=== Record excerpts ===

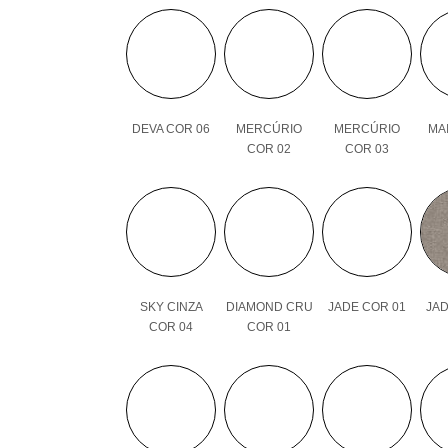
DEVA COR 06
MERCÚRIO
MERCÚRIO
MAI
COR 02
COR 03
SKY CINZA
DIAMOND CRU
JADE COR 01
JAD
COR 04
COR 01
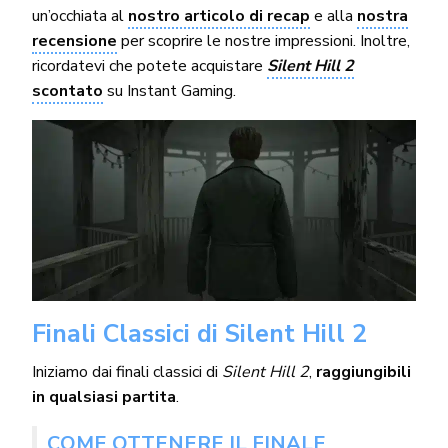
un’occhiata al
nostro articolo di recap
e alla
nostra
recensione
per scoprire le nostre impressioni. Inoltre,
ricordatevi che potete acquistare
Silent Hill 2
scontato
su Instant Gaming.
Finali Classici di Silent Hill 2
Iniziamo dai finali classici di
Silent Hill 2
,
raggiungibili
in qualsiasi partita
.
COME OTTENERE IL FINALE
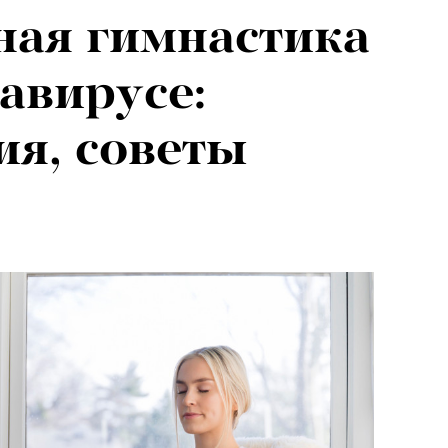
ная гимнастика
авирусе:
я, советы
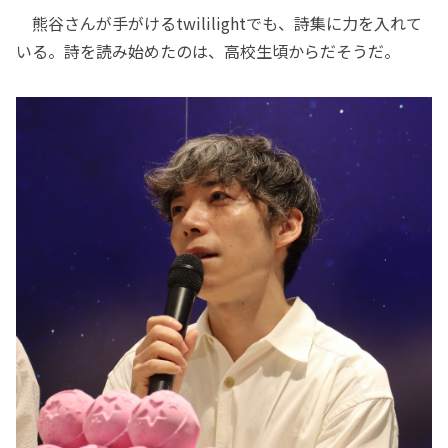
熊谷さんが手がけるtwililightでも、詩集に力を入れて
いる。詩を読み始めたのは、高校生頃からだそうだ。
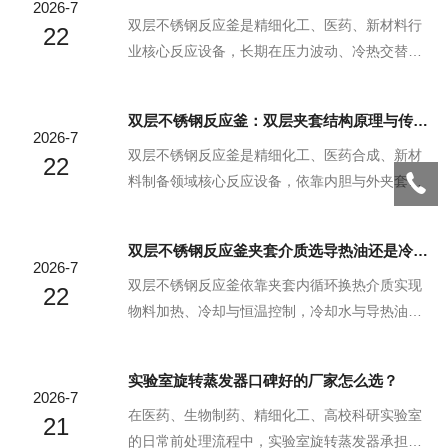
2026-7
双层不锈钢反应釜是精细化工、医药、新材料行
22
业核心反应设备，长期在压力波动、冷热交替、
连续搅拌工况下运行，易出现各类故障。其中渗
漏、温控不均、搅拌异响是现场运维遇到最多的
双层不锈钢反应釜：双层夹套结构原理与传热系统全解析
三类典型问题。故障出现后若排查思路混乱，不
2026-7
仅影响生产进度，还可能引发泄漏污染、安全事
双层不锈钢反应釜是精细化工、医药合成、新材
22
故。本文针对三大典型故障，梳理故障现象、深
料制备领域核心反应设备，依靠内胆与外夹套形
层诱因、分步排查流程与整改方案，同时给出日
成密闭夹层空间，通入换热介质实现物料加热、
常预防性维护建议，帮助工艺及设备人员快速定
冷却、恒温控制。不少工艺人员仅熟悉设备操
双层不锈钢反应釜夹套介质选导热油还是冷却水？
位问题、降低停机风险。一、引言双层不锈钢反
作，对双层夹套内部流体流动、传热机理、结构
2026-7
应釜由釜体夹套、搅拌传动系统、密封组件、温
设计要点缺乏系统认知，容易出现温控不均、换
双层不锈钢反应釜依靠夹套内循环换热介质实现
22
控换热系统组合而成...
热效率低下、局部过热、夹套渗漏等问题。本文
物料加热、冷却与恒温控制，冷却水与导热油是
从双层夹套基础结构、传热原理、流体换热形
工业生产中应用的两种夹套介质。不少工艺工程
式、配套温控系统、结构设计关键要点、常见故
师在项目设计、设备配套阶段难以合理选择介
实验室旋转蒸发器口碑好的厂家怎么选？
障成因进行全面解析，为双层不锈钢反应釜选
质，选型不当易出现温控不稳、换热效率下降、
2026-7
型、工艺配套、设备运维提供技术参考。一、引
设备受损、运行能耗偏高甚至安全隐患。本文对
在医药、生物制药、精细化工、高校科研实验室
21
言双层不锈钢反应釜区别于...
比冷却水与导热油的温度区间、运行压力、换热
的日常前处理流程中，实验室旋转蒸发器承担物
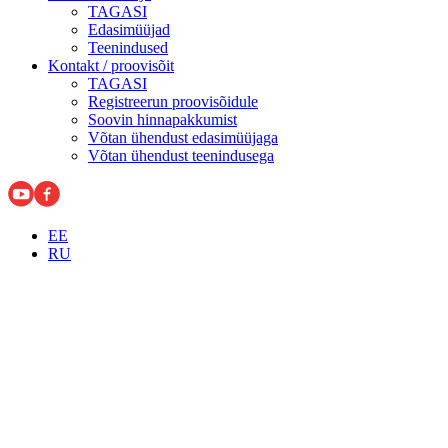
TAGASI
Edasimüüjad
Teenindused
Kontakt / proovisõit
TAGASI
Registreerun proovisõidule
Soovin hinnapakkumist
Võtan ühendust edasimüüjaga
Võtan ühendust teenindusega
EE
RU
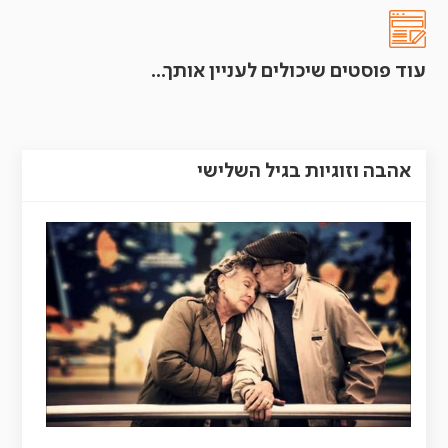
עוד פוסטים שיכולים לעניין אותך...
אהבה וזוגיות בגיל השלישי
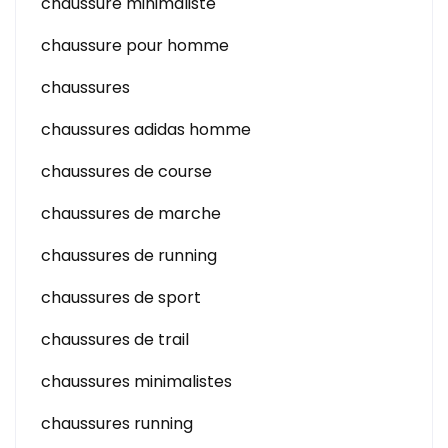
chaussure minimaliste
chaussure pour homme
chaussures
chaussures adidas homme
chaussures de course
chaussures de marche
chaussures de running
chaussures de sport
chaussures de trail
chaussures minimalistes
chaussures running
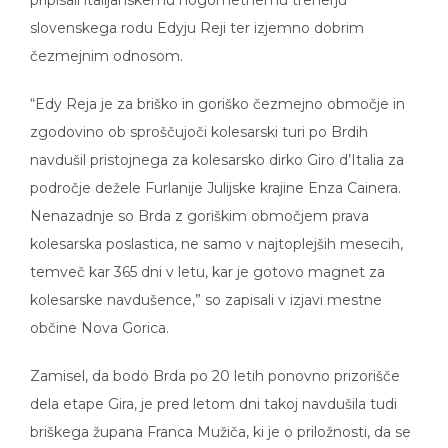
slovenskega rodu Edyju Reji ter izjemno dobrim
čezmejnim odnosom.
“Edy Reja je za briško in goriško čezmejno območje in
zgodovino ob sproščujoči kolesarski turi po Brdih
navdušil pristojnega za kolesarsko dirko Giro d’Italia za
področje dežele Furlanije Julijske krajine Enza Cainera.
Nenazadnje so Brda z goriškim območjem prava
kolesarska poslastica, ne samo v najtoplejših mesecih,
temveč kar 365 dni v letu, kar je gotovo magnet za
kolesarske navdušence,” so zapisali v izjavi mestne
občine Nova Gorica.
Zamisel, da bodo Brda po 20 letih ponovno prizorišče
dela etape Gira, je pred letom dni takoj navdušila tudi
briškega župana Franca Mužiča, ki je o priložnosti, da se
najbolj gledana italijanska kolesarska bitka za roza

===
=== Record excerpts ===

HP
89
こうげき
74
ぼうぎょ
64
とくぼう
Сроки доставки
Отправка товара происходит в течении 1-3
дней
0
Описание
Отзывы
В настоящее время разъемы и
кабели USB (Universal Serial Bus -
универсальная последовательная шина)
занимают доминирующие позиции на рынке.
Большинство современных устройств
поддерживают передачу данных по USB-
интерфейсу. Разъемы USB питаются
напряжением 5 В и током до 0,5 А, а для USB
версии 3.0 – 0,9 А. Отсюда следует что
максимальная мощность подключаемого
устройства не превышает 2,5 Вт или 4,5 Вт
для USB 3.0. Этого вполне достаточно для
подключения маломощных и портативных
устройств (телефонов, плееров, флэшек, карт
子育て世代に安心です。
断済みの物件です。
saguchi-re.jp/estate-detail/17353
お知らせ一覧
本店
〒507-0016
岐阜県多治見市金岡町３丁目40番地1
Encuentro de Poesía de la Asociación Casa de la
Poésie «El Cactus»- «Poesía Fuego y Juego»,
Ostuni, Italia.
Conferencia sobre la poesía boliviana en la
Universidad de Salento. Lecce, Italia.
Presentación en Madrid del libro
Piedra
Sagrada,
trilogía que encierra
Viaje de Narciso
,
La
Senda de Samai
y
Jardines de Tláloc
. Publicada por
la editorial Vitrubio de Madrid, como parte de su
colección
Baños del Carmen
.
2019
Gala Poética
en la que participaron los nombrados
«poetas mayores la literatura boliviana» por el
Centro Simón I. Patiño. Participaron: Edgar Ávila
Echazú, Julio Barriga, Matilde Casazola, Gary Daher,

===

• Exercise details
Update the lines starting at the one containing "熊谷さんが手がけるtwililightでも、詩集に力を入れて" and ending at the one containing "いる。詩を読み始めたのは、高校生頃からだそうだ。" by replacing "高校生" with "中学生". Leave everything else unchanged.

• Written solution
熊谷さんが手がけるtwililightでも、詩集に力を入れて
いる。詩を読み始めたのは、中学生頃からだそうだ。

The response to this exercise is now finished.